Sheila Bassi-Kellett, the city’s senior administration officer, reminded council of the multiple factors and amount of work that had gone into council’s decision.

“Over the past couple years we’ve gotten background research, we’ve gotten technical advice from experts. we’ve come back to council proposing various options we could pursue in order to be able to ensure we’ve got a good source of drinking water,” said Bassi-Kellett. “We do appreciate the comments that have come from the GNWT quite literally at the eleventh hour. We appreciate what they’re saying but we believe we have the means to mitigate this.”

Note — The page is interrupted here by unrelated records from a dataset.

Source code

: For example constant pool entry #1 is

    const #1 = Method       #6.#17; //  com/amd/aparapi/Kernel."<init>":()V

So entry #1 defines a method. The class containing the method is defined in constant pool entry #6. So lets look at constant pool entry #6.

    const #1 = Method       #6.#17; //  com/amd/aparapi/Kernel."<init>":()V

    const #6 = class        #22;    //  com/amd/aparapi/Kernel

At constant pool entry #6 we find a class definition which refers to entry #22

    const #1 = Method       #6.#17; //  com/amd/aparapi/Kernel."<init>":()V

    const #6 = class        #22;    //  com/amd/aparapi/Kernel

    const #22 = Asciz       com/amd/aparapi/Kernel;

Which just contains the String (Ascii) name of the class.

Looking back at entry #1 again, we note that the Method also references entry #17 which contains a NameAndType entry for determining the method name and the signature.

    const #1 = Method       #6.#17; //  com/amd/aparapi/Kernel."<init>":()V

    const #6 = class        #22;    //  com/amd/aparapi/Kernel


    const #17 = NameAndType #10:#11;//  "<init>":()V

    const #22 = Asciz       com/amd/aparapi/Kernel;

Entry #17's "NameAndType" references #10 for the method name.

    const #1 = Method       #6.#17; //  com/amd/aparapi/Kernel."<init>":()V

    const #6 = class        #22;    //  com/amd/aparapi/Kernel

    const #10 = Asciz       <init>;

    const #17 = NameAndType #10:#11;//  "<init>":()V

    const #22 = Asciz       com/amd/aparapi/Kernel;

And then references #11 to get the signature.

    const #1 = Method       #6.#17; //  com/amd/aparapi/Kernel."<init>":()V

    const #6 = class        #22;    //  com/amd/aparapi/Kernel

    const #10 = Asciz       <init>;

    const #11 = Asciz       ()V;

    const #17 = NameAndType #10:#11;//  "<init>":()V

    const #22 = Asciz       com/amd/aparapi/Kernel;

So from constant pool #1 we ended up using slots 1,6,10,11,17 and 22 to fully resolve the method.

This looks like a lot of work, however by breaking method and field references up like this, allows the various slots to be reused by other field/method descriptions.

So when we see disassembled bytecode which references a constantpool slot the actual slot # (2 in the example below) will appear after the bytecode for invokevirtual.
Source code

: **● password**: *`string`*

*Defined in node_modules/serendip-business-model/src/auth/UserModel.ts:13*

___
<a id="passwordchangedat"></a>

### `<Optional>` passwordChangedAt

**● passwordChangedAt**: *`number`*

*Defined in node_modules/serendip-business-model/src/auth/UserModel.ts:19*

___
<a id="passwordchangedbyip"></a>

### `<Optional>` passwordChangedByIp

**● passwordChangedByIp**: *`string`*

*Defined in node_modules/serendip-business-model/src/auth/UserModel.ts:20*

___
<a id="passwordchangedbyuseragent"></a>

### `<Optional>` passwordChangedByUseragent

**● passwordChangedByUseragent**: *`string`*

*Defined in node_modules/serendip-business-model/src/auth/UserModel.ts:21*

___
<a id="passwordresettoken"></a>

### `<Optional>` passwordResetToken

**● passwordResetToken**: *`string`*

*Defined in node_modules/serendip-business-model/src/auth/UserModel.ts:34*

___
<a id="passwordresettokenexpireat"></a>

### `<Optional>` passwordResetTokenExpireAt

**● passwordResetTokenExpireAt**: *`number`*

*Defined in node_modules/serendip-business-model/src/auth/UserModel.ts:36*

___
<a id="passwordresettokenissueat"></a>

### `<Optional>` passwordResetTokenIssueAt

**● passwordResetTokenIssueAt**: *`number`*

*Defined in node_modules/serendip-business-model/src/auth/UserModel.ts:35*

Bassi-Kellett noted that the city would lose the available DMAF funding and would have to make extensive changes to the city’s water licences application if council changed its mind.

In addition, the Yellowknives Dene First Nation have been strong supporters of the city getting drinking water up stream of Giant Mine, she said.

The submarine water line that needs replacing runs from the city to the Yellowknife river. Being over 50 years old, cannot be repaired and must be replaced. Courtesy of City of Yellowknife.
The submarine water line that needs replacing runs from the city to the Yellowknife River. Being over 50 years old, it cannot be repaired and must be replaced.
photo courtesy of the City of Yellowknife.

Chris Greencorn, the city’s director of public works, reassured council that the water treatment facility was well equipped to handle rising turbidity in the river.

“The city has received in the past 15 years two major water events,” said Greencorn. “One was in 2004 where we saw spikes of 33.3 NTU (Nephelometric turbidity units) with an average daily rate 19 NTU and the current water treatment plant is designed to handle upwards of 45 to 50 NTU.”

“In the worse case we’ve seen so far, the water treatment plant was designed to handle those ranges. If ranges ever did exceed those, additional processes could be added to the plant. There is plenty of capacity in the current treatment plant to address the magnitude that our colleagues have flagged.”

Mayor Rebecca Alty said this was not the last opportunity to halt the project should a problem arise as it will come up again during budget 2020 discussions.

“We are directing administration to go down this path until any information comes out that is drastically different than what’s before us,” she said.

Now city administration will enter a contribution agreement with the federal government to get the funding which will represent 75 per cent of the total cost of replacing the pipeline.

The city will be responsible for about $8 million, or about 25 per cent of the project’s cost.